What you are asked to do: Your task is to copy the stretch of lines in the records below that begins with the line containing "thumb cmc: (156, 461)" and ends with the line containing "index mcp: (316, 235)", exactly as written, with nothing added.

Supplied data:
- Opening Delimiter -
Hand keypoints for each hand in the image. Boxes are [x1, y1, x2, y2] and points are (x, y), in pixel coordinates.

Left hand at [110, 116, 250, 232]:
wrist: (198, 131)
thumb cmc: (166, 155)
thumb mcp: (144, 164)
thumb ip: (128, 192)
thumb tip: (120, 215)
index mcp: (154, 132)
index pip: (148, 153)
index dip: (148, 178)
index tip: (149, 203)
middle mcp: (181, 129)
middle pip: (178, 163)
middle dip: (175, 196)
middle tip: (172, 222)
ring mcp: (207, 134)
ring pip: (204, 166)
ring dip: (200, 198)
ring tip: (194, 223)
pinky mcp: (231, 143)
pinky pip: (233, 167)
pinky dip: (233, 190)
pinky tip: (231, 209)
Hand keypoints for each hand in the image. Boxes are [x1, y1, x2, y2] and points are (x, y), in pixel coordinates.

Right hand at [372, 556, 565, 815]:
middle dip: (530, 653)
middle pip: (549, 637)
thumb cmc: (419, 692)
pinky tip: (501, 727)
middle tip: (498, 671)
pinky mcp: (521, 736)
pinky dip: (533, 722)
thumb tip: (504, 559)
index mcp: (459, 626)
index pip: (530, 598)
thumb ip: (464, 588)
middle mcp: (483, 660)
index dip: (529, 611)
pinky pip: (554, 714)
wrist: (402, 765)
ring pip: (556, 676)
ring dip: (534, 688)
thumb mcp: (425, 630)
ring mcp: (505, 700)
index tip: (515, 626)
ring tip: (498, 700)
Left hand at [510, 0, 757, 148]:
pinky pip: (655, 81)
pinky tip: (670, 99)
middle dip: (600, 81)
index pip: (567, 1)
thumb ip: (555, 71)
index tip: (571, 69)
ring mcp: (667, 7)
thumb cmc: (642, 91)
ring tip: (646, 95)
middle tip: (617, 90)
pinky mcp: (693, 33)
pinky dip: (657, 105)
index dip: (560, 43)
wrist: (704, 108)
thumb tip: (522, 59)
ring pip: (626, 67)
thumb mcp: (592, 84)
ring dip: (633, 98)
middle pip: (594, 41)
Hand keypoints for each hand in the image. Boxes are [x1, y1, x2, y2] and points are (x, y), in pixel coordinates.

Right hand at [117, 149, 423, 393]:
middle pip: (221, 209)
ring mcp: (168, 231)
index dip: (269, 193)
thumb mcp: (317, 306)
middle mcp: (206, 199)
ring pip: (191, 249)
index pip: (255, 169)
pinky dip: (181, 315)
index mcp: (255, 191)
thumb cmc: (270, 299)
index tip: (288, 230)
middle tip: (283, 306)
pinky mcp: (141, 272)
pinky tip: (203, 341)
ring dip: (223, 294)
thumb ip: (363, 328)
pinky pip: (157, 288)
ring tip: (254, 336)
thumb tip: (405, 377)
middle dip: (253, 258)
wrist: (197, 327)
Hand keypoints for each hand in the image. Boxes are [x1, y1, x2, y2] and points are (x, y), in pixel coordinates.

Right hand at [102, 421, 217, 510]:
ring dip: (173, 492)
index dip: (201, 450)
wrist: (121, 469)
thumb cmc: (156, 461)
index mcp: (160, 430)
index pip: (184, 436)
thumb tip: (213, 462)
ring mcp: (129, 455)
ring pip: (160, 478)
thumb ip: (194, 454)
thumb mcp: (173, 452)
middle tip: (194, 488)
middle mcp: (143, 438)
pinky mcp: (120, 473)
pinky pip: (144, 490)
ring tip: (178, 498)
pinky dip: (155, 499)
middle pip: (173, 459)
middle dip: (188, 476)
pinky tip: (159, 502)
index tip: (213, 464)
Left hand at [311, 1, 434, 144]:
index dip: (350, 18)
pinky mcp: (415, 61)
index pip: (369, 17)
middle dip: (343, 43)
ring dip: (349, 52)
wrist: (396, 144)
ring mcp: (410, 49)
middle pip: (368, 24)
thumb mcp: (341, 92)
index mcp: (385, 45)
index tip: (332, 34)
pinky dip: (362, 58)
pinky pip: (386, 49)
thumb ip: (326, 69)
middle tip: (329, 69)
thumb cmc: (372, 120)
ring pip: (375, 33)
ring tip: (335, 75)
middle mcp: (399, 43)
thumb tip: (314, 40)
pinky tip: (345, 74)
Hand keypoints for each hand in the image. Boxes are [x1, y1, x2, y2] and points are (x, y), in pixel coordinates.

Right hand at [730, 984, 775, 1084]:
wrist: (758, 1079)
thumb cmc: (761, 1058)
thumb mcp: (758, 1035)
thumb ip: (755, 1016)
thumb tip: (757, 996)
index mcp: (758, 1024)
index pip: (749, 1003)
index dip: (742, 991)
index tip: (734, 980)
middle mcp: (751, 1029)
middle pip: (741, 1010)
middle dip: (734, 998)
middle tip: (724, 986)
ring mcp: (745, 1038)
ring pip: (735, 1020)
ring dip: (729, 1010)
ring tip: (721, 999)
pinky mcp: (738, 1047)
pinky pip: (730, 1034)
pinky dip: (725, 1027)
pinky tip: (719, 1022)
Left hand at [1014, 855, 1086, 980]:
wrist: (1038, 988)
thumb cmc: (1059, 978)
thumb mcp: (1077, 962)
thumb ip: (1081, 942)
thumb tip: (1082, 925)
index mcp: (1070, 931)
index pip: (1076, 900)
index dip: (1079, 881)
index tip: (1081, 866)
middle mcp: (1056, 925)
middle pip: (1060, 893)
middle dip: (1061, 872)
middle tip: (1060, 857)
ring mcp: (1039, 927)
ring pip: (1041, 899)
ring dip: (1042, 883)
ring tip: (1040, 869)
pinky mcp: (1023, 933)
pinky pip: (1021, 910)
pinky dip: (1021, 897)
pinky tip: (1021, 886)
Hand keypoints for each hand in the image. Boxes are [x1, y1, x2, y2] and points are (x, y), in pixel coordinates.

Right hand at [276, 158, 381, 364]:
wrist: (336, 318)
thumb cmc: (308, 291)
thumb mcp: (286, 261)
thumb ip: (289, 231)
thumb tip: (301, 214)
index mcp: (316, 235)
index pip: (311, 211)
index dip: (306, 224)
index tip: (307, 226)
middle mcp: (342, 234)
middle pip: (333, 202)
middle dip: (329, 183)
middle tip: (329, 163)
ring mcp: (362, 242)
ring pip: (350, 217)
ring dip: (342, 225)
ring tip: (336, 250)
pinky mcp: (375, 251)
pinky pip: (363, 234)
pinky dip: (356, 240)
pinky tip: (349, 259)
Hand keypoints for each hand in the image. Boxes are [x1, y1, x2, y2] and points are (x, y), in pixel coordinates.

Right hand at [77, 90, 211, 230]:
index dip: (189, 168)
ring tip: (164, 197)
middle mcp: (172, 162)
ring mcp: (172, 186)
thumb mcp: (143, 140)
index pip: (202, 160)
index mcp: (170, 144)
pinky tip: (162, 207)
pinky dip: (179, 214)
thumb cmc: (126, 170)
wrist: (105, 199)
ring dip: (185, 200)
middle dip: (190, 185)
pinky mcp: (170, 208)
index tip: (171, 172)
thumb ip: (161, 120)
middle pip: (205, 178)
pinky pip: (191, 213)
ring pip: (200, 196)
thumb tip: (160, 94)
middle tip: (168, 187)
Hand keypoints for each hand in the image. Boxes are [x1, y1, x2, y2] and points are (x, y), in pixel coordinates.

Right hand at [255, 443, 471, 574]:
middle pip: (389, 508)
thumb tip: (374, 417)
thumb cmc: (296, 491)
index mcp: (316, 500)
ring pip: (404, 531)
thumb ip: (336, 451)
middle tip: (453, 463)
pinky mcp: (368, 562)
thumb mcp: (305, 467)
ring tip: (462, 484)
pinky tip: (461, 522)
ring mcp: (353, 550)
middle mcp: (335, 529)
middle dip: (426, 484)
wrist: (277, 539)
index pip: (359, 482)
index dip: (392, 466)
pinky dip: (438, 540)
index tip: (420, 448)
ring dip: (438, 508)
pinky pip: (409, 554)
- Closing Delimiter -
Solution:
thumb cmc: (156, 461)
index mcp: (160, 430)
index pip: (184, 436)
thumb tip: (213, 462)
ring mcp: (129, 455)
ring pip: (160, 478)
thumb ip: (194, 454)
thumb mcp: (173, 452)
middle tip: (194, 488)
middle mcp: (143, 438)
pinky mcp: (120, 473)
pinky pip: (144, 490)
ring tip: (178, 498)
pinky dip: (155, 499)
middle pip: (173, 459)
middle dip: (188, 476)
pinky tip: (159, 502)
index tip: (213, 464)
Left hand at [311, 1, 434, 144]:
index dip: (350, 18)
pinky mcp: (415, 61)
index pip: (369, 17)
middle dip: (343, 43)
ring dip: (349, 52)
wrist: (396, 144)
ring mcp: (410, 49)
middle pip: (368, 24)
thumb mcp: (341, 92)
index mcp: (385, 45)
index tip: (332, 34)
pinky dip: (362, 58)
pinky pip: (386, 49)
thumb ip: (326, 69)
middle tip: (329, 69)
thumb cmc: (372, 120)
ring pip: (375, 33)
ring tip: (335, 75)
middle mcp: (399, 43)
thumb tip: (314, 40)
pinky tip: (345, 74)
Hand keypoints for each hand in the image. Boxes are [x1, y1, x2, y2] and points are (x, y), in pixel coordinates.

Right hand at [730, 984, 775, 1084]:
wrist: (758, 1079)
thumb cmc: (761, 1058)
thumb mcp: (758, 1035)
thumb ip: (755, 1016)
thumb tip: (757, 996)
index mcp: (758, 1024)
index pip: (749, 1003)
index dip: (742, 991)
index tip: (734, 980)
middle mcp: (751, 1029)
middle pip: (741, 1010)
middle dip: (734, 998)
middle tip: (724, 986)
ring mcp: (745, 1038)
ring pip: (735, 1020)
ring dip: (729, 1010)
ring tip: (721, 999)
pinky mcp: (738, 1047)
pinky pip: (730, 1034)
pinky dip: (725, 1027)
pinky tip: (719, 1022)
Left hand at [1014, 855, 1086, 980]:
wrist: (1038, 988)
thumb cmc: (1059, 978)
thumb mcp: (1077, 962)
thumb ip: (1081, 942)
thumb tip: (1082, 925)
index mcp: (1070, 931)
index pip: (1076, 900)
index dip: (1079, 881)
index tip: (1081, 866)
middle mcp: (1056, 925)
middle pip: (1060, 893)
middle dip: (1061, 872)
middle tip: (1060, 857)
ring mcp: (1039, 927)
ring pip: (1041, 899)
ring dip: (1042, 883)
ring tip: (1040, 869)
pinky mcp: (1023, 933)
pinky pip: (1021, 910)
pinky dip: (1021, 897)
pinky tip: (1021, 886)
Hand keypoints for each hand in the image. Boxes are [x1, y1, x2, y2] and points are (x, y), in pixel coordinates.

Right hand at [276, 158, 381, 364]:
wrist: (336, 318)
thumb cmc: (308, 291)
thumb mcp: (286, 261)
thumb ip: (289, 231)
thumb tip: (301, 214)
index mcp: (316, 235)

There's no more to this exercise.